(Beginning of Data for this task)

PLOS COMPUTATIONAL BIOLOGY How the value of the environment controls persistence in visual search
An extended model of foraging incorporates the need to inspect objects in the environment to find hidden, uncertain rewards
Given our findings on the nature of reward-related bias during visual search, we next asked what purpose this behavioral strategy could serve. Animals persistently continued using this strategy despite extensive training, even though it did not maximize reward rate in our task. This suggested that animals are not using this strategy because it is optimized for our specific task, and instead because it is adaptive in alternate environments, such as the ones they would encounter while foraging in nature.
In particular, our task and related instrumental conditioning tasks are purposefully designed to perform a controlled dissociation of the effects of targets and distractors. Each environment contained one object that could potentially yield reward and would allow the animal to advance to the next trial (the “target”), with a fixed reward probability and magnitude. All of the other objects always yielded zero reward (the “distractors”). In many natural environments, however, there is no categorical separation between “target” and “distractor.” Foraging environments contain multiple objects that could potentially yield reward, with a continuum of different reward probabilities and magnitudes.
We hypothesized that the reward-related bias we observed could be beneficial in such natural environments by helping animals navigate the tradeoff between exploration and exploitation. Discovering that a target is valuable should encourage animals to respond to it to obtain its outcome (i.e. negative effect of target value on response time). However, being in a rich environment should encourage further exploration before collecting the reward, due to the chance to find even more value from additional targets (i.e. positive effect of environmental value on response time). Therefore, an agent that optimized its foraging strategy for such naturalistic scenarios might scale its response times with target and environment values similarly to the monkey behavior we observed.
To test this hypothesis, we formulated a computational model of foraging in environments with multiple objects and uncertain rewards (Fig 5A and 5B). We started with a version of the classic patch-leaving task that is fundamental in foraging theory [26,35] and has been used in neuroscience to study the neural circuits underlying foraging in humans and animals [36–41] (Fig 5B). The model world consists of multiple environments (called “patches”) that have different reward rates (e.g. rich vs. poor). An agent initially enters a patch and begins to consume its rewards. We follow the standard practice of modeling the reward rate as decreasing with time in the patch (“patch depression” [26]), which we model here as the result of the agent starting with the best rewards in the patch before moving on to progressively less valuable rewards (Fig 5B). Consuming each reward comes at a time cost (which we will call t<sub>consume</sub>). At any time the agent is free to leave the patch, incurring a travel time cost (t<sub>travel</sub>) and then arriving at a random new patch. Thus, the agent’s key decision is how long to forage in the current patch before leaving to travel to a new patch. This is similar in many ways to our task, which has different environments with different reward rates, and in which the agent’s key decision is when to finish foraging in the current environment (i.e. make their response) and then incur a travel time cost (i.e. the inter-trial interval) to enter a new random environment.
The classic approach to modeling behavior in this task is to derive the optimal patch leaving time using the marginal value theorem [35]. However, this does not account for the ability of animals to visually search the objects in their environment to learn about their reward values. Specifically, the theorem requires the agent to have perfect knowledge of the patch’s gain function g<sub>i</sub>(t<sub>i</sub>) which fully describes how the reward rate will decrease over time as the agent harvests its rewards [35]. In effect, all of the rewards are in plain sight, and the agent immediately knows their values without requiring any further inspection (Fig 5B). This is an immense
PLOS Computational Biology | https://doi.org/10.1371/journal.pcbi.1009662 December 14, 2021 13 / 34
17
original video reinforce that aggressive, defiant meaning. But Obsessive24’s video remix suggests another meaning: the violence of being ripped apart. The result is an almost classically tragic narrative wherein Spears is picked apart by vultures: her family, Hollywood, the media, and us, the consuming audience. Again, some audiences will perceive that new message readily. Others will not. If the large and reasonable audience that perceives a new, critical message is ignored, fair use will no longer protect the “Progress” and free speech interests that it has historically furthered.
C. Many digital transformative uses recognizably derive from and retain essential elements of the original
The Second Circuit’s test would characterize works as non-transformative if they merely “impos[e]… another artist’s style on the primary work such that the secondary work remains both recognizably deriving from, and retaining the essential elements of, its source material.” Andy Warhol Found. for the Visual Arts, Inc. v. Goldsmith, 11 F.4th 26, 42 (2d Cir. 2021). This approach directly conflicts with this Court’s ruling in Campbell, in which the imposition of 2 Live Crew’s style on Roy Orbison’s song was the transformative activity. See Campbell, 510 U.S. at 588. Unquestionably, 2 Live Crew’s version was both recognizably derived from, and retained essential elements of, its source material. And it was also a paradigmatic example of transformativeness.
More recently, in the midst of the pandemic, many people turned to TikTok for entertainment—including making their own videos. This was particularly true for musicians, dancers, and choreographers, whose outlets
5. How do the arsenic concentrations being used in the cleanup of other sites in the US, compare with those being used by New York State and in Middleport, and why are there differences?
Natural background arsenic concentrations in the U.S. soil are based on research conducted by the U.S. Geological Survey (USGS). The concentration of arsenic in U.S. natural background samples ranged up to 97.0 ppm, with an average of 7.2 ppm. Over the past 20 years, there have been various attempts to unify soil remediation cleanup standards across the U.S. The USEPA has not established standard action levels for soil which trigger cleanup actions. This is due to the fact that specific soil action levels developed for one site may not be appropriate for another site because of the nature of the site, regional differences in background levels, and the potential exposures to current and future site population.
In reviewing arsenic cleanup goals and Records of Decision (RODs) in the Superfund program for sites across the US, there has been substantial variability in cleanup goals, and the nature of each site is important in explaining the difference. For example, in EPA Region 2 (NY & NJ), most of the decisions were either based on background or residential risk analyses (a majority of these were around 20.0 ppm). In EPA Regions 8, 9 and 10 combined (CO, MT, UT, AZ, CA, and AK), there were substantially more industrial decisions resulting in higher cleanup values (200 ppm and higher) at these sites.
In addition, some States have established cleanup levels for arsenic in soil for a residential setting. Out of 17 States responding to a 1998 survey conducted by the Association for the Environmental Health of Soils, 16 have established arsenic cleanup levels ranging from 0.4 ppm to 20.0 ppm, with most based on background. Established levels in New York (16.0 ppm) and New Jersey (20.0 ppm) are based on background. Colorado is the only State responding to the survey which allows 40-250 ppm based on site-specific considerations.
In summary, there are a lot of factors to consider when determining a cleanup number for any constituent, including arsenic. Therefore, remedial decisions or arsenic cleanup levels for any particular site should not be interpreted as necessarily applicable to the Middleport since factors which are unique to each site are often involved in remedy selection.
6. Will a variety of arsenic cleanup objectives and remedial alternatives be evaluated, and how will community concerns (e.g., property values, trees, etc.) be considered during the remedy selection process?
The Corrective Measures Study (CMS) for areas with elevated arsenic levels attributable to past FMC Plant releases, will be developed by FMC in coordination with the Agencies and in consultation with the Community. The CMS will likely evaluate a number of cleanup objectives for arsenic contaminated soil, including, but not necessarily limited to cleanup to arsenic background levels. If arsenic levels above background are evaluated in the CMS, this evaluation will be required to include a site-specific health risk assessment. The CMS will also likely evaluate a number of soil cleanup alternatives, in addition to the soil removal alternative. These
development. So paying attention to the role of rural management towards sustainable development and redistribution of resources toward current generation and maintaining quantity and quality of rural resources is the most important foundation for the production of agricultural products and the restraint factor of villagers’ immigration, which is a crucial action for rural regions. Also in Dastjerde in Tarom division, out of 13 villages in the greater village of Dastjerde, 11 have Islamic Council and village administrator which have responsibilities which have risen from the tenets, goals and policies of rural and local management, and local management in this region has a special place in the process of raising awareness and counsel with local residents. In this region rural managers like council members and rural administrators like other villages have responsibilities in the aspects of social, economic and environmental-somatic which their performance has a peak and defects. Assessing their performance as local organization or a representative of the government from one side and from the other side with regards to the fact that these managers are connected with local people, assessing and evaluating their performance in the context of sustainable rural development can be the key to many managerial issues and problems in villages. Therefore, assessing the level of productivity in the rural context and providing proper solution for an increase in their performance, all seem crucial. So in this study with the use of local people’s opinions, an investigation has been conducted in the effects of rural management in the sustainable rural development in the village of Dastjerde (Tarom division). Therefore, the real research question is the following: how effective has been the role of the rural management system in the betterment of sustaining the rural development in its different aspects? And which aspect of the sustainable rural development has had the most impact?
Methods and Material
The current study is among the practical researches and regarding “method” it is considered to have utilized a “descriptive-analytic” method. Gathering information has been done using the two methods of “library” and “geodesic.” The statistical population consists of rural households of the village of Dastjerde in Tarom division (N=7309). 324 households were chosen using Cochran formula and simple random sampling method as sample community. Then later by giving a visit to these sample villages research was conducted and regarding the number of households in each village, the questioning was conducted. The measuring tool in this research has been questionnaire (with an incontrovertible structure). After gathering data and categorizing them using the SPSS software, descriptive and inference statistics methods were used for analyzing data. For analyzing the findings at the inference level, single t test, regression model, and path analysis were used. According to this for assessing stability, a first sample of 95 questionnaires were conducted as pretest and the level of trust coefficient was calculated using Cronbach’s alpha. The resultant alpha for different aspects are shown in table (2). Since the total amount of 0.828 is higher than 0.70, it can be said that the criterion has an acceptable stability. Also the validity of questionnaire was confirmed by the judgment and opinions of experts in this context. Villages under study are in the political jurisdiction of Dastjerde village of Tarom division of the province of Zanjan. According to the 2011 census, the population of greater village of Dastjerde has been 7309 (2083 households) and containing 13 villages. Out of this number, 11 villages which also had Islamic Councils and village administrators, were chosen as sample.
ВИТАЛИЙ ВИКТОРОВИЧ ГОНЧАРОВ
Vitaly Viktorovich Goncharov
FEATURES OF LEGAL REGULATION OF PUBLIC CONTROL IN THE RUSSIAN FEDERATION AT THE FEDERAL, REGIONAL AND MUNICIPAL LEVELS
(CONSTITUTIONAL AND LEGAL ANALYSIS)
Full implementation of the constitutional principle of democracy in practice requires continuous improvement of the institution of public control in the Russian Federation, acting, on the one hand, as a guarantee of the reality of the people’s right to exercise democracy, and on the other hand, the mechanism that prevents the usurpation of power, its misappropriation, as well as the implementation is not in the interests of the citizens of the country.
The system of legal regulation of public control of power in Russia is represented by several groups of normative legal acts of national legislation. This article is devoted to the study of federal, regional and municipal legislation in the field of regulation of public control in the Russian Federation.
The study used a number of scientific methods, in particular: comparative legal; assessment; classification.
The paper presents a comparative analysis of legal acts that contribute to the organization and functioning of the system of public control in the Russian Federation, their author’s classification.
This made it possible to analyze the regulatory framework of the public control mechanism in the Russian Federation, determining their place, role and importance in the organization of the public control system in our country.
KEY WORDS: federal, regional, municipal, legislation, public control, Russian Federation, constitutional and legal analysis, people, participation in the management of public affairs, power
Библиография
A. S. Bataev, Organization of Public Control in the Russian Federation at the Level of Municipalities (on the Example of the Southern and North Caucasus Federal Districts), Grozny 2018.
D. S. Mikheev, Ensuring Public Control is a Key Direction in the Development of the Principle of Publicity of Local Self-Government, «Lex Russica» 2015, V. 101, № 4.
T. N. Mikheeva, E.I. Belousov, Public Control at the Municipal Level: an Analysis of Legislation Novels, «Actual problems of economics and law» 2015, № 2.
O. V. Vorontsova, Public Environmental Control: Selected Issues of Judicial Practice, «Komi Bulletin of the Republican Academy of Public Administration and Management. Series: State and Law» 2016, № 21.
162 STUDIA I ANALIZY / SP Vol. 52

(End of Data for this task)

* [Problem requirements]:
From the first line of the data above to the line holding "Given our findings", reproduce each line exactly; emit no other lines.

* [Answer below]:
PLOS COMPUTATIONAL BIOLOGY How the value of the environment controls persistence in visual search
An extended model of foraging incorporates the need to inspect objects in the environment to find hidden, uncertain rewards
Given our findings on the nature of reward-related bias during visual search, we next asked what purpose this behavioral strategy could serve. Animals persistently continued using this strategy despite extensive training, even though it did not maximize reward rate in our task. This suggested that animals are not using this strategy because it is optimized for our specific task, and instead because it is adaptive in alternate environments, such as the ones they would encounter while foraging in nature.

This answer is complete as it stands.